Details
-
Bug
-
Status: Resolved
-
Major
-
Resolution: Fixed
-
Impala 2.3.0
-
None
-
None
Description
According to the math behind the PERCENT_RANK() value, a row group containing a single row yields a division by zero error and therefore Impala returns NaN in this case. In this example, there is only 1 'Reptile' row and that line in the result set has a NaN:
select name, kind, percent_rank() over (partition by kind order by kilos) from animals; +-----------------------+----------+--------------------------+ | name | kind | percent_rank() OVER(...) | +-----------------------+----------+--------------------------+ | Mouse | Mammal | 0 | | Housecat | Mammal | 0.2 | | Horse | Mammal | 0.4 | | Polar bear | Mammal | 0.6 | | Giraffe | Mammal | 0.8 | | Elephant | Mammal | 1 | | Komodo dragon | Reptile | NaN | | Owl | Bird | 0 | | California Condor | Bird | 0.25 | | Andean Condor | Bird | 0.25 | | Condor | Bird | 0.25 | | Ostrich | Bird | 1 | | Fire-breathing dragon | Mythical | 0 | | Unicorn | Mythical | 0 | +-----------------------+----------+--------------------------+
Most RDBMS examples on the web use data with multiple rows per group, so they don't illustrate what's supposed to happen in this case. But I suspect the right return value in this case might be zero.

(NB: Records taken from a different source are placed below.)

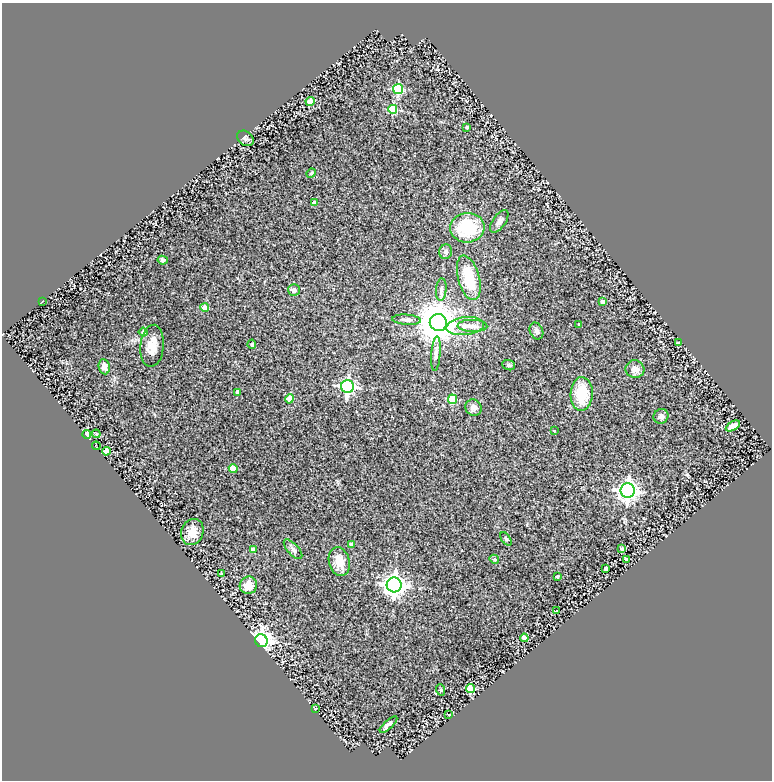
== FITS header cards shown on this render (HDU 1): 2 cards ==
NAXIS1  =                  770
NAXIS2  =                  778

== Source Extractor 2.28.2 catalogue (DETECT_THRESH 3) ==
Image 770 x 778 px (HDU 1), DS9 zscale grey, 1 PNG px = 1 image px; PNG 774 x 782 px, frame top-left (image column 1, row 778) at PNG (2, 3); each listed source drawn as its Kron ellipse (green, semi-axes under 4 px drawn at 4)
Background 0.274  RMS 0.031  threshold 0.0944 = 3 sigma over >= 5 px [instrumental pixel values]
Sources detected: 68; all 68 listed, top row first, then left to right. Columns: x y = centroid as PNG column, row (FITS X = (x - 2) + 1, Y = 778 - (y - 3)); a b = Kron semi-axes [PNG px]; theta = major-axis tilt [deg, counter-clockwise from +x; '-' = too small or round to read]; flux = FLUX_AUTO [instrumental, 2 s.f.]
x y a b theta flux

Cf. http://docs.aws.amazon.com/redshift/latest/dg/r_WF_PERCENT_RANK.html
"The first row in any set has a PERCENT_RANK of 0."
That statement suggests the first row (and any tied rows I presume) could be special-cased and no calculation performed.

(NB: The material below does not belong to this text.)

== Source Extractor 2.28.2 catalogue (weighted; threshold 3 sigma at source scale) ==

Cf. http://docs.oracle.com/cd/B19306_01/server.102/b14200/functions109.htm
The analytic example doesn't show all of the relevant output, but there are two DEPARTMENT_IDs in the output that have only one relevant row, and in both those cases the PERCENT_RANK result is shown as 0.
I didn't find any PERCENT_RANK() in MySQL to try. I don't have a PostgreSQL instance handy.